### INSTRUCTION
Please report each line in the listing below that contains the string "được". Case counts, so skip any line where it appears only with different capitalization.

Text extractions by page
*** Begin section ***

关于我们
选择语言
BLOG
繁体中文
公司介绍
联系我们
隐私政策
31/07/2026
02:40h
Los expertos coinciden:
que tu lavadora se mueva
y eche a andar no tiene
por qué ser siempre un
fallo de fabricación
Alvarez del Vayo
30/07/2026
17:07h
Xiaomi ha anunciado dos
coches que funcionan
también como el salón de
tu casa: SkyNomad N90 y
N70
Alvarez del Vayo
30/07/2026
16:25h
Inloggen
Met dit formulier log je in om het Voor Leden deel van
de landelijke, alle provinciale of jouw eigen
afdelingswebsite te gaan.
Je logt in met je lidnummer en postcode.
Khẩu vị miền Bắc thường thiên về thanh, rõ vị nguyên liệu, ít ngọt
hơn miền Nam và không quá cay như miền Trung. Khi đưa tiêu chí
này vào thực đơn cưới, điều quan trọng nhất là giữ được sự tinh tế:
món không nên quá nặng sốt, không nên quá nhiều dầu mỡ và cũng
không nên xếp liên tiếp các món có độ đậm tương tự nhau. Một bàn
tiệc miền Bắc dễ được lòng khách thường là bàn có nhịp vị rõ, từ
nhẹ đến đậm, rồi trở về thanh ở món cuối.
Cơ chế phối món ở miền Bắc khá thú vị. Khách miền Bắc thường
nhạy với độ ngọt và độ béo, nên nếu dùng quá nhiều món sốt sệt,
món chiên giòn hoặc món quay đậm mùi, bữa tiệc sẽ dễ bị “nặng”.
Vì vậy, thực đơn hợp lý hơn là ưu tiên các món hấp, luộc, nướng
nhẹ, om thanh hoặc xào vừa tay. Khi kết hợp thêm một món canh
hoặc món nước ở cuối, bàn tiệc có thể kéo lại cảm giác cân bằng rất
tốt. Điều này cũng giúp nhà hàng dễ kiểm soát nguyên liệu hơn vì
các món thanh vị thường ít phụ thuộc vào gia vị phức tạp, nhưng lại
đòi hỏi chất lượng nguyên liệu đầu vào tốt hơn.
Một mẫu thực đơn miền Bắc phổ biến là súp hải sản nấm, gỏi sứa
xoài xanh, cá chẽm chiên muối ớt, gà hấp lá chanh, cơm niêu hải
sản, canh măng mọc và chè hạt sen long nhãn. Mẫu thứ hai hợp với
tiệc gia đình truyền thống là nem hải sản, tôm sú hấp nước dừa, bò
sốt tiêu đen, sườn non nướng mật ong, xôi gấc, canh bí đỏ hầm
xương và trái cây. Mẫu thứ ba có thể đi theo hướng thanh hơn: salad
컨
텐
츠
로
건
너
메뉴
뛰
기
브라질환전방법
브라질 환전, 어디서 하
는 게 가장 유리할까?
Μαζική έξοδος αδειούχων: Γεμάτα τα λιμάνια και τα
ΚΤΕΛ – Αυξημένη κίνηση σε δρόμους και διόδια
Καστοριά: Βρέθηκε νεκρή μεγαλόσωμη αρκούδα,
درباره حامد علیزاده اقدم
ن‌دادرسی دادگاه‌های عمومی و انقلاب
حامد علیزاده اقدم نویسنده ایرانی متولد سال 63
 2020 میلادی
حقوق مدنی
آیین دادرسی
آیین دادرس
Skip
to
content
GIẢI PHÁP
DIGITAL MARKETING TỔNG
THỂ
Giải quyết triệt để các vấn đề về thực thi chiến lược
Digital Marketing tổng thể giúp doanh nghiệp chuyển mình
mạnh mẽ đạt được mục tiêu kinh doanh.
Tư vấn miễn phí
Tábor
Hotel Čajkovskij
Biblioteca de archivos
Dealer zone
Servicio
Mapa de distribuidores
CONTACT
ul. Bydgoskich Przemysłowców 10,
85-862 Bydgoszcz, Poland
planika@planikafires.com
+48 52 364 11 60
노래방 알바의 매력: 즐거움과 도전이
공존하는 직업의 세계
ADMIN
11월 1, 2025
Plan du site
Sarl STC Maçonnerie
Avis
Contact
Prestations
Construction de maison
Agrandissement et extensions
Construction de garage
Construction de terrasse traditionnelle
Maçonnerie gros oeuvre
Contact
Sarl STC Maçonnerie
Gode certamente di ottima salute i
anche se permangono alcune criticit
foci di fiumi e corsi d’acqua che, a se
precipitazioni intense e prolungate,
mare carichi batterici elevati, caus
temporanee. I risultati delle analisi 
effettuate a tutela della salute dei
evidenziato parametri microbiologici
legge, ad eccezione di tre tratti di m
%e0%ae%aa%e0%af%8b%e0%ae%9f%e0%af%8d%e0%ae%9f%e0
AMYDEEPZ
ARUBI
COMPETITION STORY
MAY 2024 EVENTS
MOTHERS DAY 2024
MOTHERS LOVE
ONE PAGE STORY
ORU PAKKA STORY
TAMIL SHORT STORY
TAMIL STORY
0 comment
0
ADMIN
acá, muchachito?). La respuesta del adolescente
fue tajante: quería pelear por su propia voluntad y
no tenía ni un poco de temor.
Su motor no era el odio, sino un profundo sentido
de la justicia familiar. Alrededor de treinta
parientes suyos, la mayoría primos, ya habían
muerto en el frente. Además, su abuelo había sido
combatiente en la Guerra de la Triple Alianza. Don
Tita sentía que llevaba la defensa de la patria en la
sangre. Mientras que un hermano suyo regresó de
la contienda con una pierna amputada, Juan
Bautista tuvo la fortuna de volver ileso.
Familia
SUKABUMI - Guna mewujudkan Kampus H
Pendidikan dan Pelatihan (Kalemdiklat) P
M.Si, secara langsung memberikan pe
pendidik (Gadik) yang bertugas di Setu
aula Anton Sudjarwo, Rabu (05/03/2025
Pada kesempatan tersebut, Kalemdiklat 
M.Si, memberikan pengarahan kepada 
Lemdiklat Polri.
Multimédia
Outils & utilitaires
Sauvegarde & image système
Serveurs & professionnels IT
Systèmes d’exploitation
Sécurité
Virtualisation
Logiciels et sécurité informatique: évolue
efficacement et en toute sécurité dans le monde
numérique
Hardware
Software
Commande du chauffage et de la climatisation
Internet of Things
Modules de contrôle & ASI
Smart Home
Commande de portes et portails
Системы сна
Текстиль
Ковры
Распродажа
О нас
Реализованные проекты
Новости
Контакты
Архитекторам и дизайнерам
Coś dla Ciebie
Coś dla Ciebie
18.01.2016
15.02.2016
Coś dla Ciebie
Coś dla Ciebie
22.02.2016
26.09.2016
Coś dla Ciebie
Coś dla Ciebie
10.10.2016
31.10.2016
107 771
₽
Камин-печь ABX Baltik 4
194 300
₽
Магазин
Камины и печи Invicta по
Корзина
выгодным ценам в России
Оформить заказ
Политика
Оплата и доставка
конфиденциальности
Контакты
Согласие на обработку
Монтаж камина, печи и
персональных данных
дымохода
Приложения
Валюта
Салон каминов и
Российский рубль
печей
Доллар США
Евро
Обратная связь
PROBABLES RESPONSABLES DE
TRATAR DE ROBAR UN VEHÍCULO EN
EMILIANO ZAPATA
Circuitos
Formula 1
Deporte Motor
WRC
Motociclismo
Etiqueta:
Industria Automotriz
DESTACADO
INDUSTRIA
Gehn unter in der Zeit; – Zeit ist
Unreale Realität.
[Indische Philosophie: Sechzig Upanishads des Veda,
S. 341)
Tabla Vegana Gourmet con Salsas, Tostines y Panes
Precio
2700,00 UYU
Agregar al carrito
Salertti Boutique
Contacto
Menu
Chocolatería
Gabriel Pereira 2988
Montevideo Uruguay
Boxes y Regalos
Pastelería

*** End section ***

### ANSWER TO THIS TASK
này vào thực đơn cưới, điều quan trọng nhất là giữ được sự tinh tế:
tiệc miền Bắc dễ được lòng khách thường là bàn có nhịp vị rõ, từ
mạnh mẽ đạt được mục tiêu kinh doanh.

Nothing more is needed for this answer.